Jay has done it – he’s landed a much-admired internship at top music channel The Beat. After months of slogging over unpaid work experience and a part time job at a boring shoe shop he’s finally on his way up. He’s filming the stars, getting VIP access to all the top clubs and meeting gorgeous women. But life at The Beat is not all he thought it would be – long hours, hard work and no time for himself, his job takes priority over his family and his girlfriend. But its only for 6 months and is his stepping stone to big things so it’s worth it; isn’t it?
The Intern was a great – yet scary – portrayal of just what one person will go through for their dream job. It was a great story and one that I will read again and again
Jay was motivated to get where he wanted to be, the internship was exactly what he needed to get there but the work he has to put in is epic. From 6am starts to 4am finishes Jay barely gets any sleep or any time to himself. The story sees him going through hell at work, losing touch with his “real” life, arguing with friends, battling with his mother and his own conscious. The story isn’t just about making it for Jay, it’s about his emotional journey, finding himself and realising that he needs to grow to be stronger.
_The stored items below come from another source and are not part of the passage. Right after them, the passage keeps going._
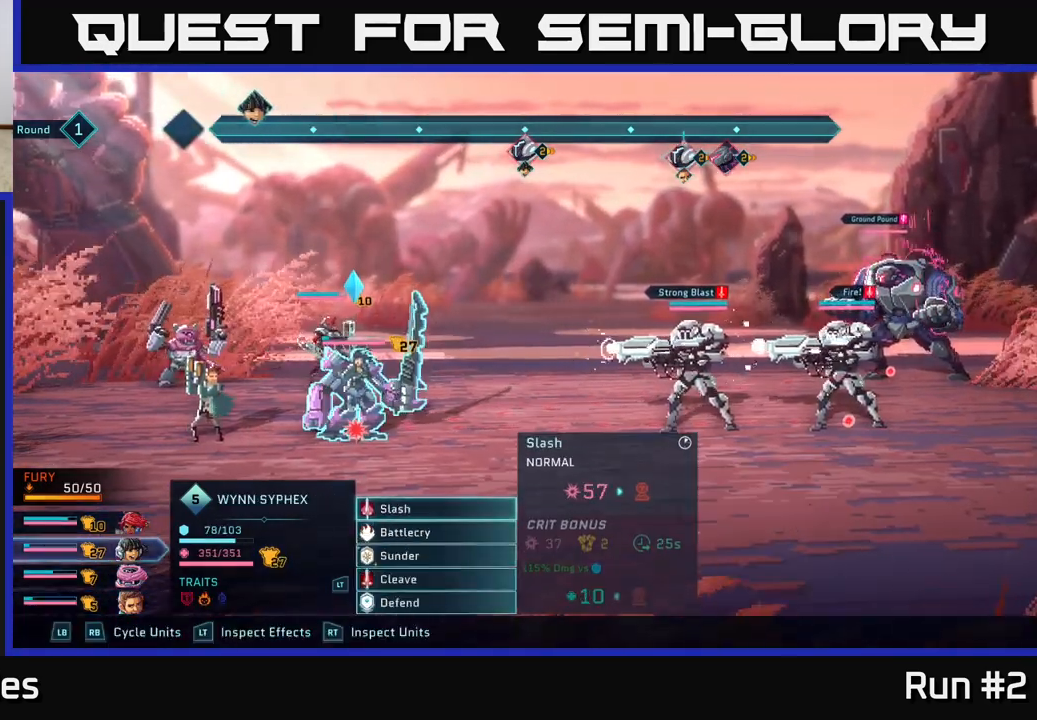
{"buttons": [], "left_stick": "center", "right_stick": "center", "events": [[267, "left_stick", "down"], [450, "left_stick", "center"]]}
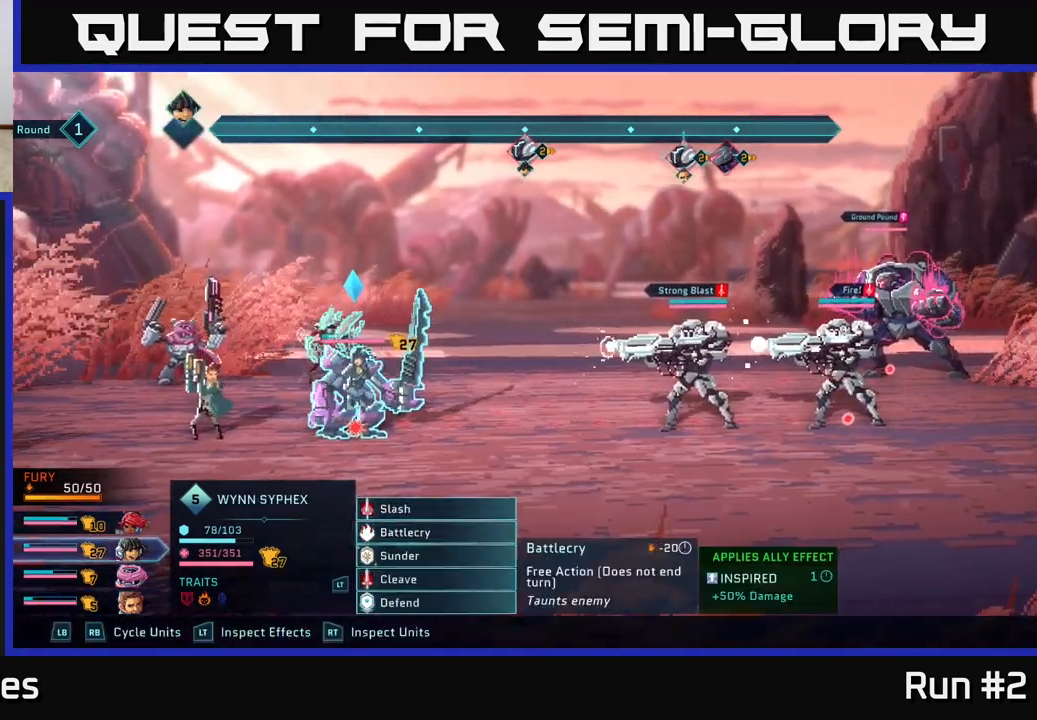
{"buttons": [], "left_stick": "center", "right_stick": "center", "events": [[67, "left_stick", "down"], [233, "left_stick", "center"], [250, "A", "down"], [333, "A", "up"]]}
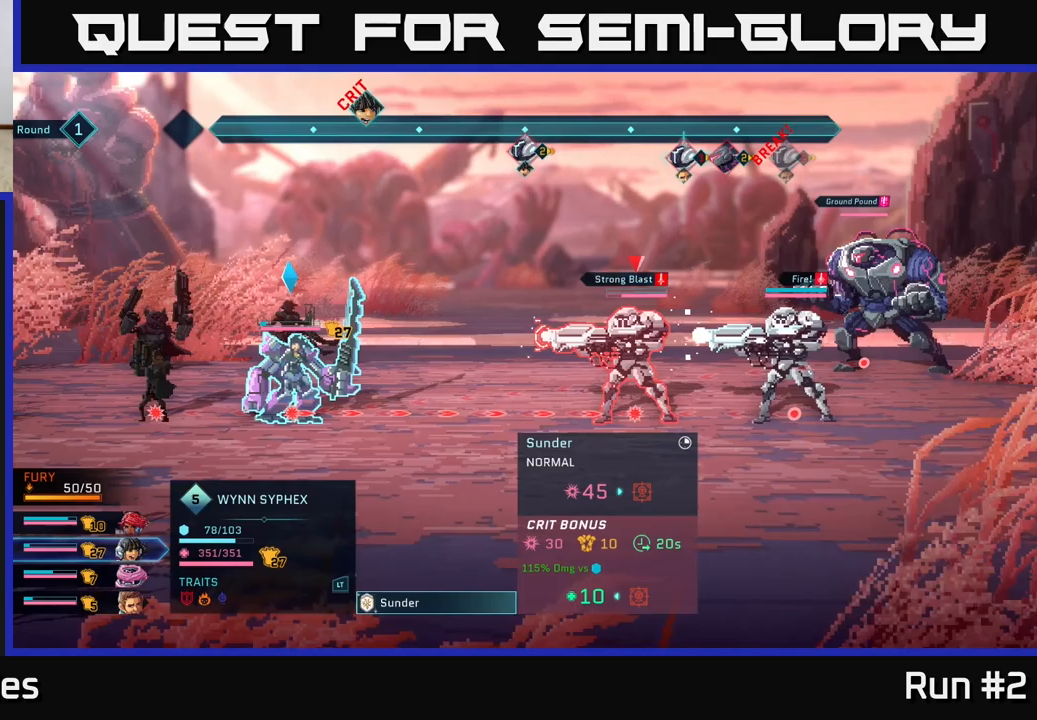
{"buttons": [], "left_stick": "right", "right_stick": "center", "events": [[50, "left_stick", "right"], [217, "left_stick", "center"], [383, "left_stick", "right"]]}
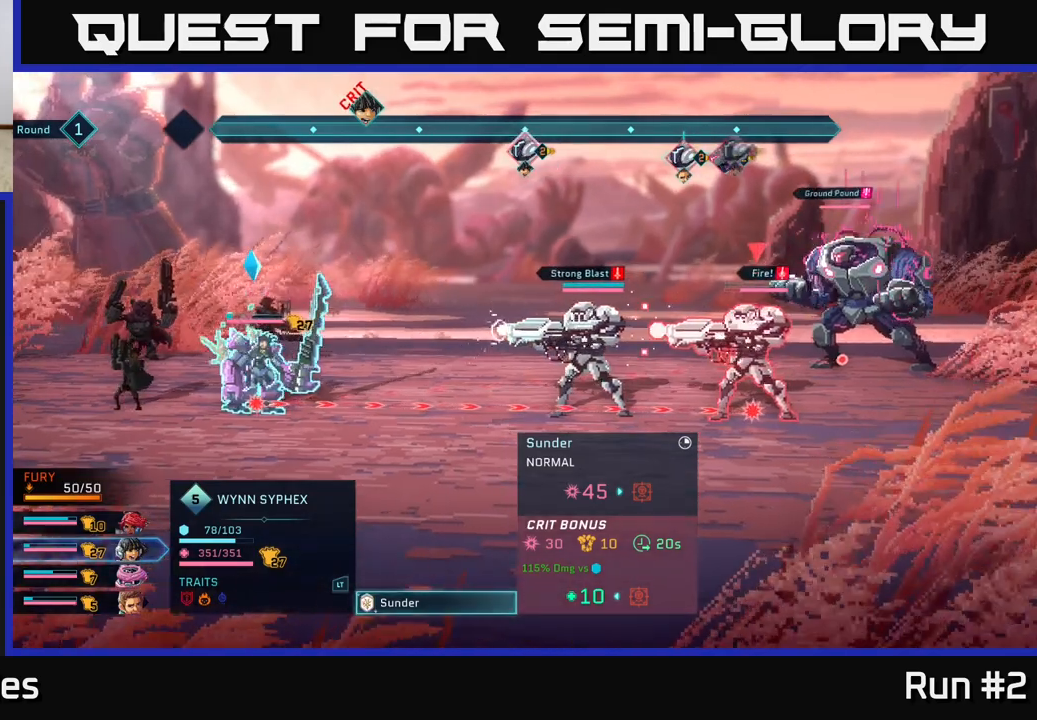
{"buttons": [], "left_stick": "up", "right_stick": "center", "events": [[67, "left_stick", "center"], [317, "left_stick", "up"]]}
Whilst I really liked the characters in this book and they had enough about them to grab me I didn’t think they were the best part of the story. The other interns are a great set of friends for Jay but I would have liked to get more of an idea of them. There were snippets of their personalities, like Sam and Cara but the others needed to be a bit stronger. Saying this though I did really enjoy hanging out with them. Max was a bit of a prat but you could sense why and the other boy, Hugh and Oli and Stuey were the typical middle management folks but with a laugh about them because of the industry they worked in. The senior management had the air of mystery about them that most senior management do and the nicknames that the lower level workers had given them were brilliant. Sophia was an interesting character and I really liked her but I thought things could have been handled by her, and Jay, better. Pritz was another good character but needed to be more developed again. I loved the relationship between Pritz and Jay and thought it was very realistic for guys of this age. Jay himself was troubled, because of his ambition, his drive to be noticed, he really did come across as a bit obnoxious at times and a bit big-headed. However, unlike Max for example, he wasn’t a prick with it, his obnoxiousness came out as more naïve than anything else as he didn’t realise that what he wanted and what was important to him was different to what other people valued.
The book is being labelled as a teen book and I think that’s the only place where its going wrong. This book is not teen – in that I would think twice before lending it out to a 16 year old. I think the perfect age range for this is 18-25… maybe even 30. Life is one big party in The Intern, but you soon realise that it’s a shit party. Jay attends club nights and after parties and interviews the stars but there’s a hell of a lot of sex, drugs and debauchery in this book and I wouldn’t feel comfortable with a 15 year old reading parts of it, especially when Jays job takes him to Ibiza… I understand why its been marketed as a teen book but I’m still not overly convinced about it.
The biggest plus point of this book was the writing. I think it was really well written and I had to remind myself that I wasn’t reading a David Nicholls book. Seriously, if The Understudy and Starter For Ten had babies that averaged out their ages and the year they were set in… it would be The Intern. I think If you have read any of those books, and/or One Day you will love The Intern… I know I did!
The Intern is due for release today, April 5th and is published by Penguin. My copy was received in exchange for an honest review; which is what I have given.